In 2019, I sat in an insightful employee financial wellness session. Home loans were a hot topic. The employer had an agreement with their pension administrator and one of the banks to allow pension-backed home loans for their employees. While we were deep in discussions about what could possibly go wrong and some benefits of this arrangement, a gentleman who had a calm demeanour about him casually cleared his throat and asked almost under his breath why he needed a home loan to finance a property? Bewildered by this question but trying to stay calm, the home loans bank consultant said: “Well, it’s the only way.”
“Got you,” responded the gentleman, “but let's say I use a personal loan, chances are I’ll pay off the house in five years max, and if I default on the loan, my home is not in danger,” he added.

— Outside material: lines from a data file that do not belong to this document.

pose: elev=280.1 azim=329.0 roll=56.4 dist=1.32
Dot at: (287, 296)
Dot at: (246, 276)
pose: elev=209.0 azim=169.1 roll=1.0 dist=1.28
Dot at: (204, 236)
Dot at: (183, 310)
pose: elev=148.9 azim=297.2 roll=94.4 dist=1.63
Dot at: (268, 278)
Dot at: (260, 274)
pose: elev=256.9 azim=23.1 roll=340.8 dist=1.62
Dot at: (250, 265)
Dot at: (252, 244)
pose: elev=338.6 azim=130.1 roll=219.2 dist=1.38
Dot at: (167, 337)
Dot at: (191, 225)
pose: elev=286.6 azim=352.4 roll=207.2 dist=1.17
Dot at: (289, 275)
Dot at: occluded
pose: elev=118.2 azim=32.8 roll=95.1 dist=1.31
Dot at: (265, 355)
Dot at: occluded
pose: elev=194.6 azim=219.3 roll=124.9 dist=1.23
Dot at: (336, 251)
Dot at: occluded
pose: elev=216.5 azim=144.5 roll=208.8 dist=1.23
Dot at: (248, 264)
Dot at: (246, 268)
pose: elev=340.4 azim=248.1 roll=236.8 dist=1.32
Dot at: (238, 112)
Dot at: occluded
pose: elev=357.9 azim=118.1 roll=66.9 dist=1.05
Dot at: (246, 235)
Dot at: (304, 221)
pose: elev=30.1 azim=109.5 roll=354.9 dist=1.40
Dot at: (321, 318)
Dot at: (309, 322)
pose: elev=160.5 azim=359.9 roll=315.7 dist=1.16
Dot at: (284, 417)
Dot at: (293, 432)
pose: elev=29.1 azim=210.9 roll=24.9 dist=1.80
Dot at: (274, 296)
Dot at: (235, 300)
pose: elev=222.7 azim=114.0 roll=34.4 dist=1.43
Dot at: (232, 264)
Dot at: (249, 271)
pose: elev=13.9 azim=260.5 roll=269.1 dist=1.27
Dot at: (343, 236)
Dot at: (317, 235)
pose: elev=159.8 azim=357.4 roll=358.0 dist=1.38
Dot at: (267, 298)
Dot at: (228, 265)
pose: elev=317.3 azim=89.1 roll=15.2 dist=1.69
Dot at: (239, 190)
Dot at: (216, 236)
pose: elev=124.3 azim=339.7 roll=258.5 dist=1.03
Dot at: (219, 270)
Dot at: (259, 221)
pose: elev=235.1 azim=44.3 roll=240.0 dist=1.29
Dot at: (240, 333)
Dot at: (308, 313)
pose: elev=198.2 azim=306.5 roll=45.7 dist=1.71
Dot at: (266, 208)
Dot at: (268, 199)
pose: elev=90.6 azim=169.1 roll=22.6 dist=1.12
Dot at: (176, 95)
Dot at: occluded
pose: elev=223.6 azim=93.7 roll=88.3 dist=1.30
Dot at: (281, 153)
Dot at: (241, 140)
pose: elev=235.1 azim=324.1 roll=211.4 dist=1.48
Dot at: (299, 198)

As I sat there watching this back and forth between the two of them, I thought long and hard about what he had just said. To say your home wouldn't be in danger if you default on a personal loan isn’t factually correct. It may be a much longer process to attach your house to the debt, and it’s a long and strenuous legal process most financial institutions would much rather avoid. But it's possible. He was, however, correct that you could pay back a personal loan off in five years. But at what cost? Assessing the suitability of credit facilities is one of the building blocks of leveraging credit to build wealth. The tricky thing about credit is that the more convenient way may not always be the most efficient. But before I get into why it’s essential to use a suitable credit facility, let me first break down what the two types of loans are, so that you have a better understanding of them.
A personal loan is like a flexible type of credit. It isn't meant for a specific purpose, meaning the bank won't regulate how you use the money. Most people use this type of credit to assist them in paying off school fees, plan a holiday, or pay for unexpected costs. For banks to approve this loan, they look at your credit history and personal information (for example, are you employed, do you make enough income to pay the loan back, your lifespan etc.). You can get up to R300 000 in South Africa as a personal loan from a reputable credit provider. Personal loans are unsecured lending because they have no asset backing up the borrowing and generally attract high-interest rates.
A home loan is a more fixed type of credit to be used for a property purchase. People looking at buying a house or doing major home renovations will consider this type of credit. For banks to approve this, they will do a credit assessment, yes, but they will also look at the kind of property you are looking at purchasing and its value. You will not be able to go to the bank and ask for R1 million when your property is worth R300 000. Likewise, suppose after the bank looks at your credit history and personal information, they feel you are not fit for a loan worth R1 million. In that case, they may ask you to either downsize your property and find a smaller, cheaper one or improve your financial capacity, especially if you’re looking at taking a 100% loan with no deposit.
Home loans are a type of secured lending because there is an asset attached to the borrowing. In loan default cases, the asset can be repossessed and sold to recoup the borrowed funds.
In most cases, home loans attract relatively reasonable interest rates.
There may be reasons why one would use a personal loan to finance a property purchase, often because many people do not qualify for home loan approvals. This is unfortunate, as it puts one in a challenging position. The high interest rates on personal loans mean that you end up paying much more in interest charges than you would have if a home loan facility was used.
Second, for one to qualify for Flisp, the government-funded homeownership subsidy, a home loan needs to be approved first.
Lastly, it is essential to remember that even though the loan period of a home loan is 20 years, it is merely the maximum years one has to pay off the loan. If you are privileged to pay extra amounts into the home loan, that will reduce the number of years to pay it off and significantly reduce how much interest is paid on the loan overall.
The mathematics of how these loans work is also essential. Interest that you pay on any loan is calculated using the interest rate you are offered against the outstanding balance you owe. Remember, on a personal loan, it’s significantly much higher than the interest rate on home loans. The trick is to try to lower the outstanding balance as much as possible.
At the start of paying back a loan, a significant percentage of the minimum monthly payment you make goes to the interest portion of the loan. Any additional amounts you make will go 100% towards lowering the balance owing. A personal loan will have a higher monthly instalment than a home loan for the same owing balance. This means that on a personal loan, you might not have the luxury of paying extra, while the terms and conditions offered on a home loan allow for additional payments to be made.
For example: on a personal loan of R300k over six years and an interest rate of 15%, you will pay a monthly repayment amount of R6 438. For a home loan of R300k (no deposit) over 20 years and an interest rate of 9%, you will repay a monthly amount of R2 699. That makes a difference of R3 739 between the two loans. But if you had to pay the R6 438 on a home loan and recalculate the instalment period, it is reduced to 4.8 years, which is less than the personal loan period. And you can't argue with the maths!
Note that a personal loan is not being used to accumulate assets that hold substance. Think about the ultimate goal and generational wealth you could be building instead of taking shortcuts to have a higher price in the end.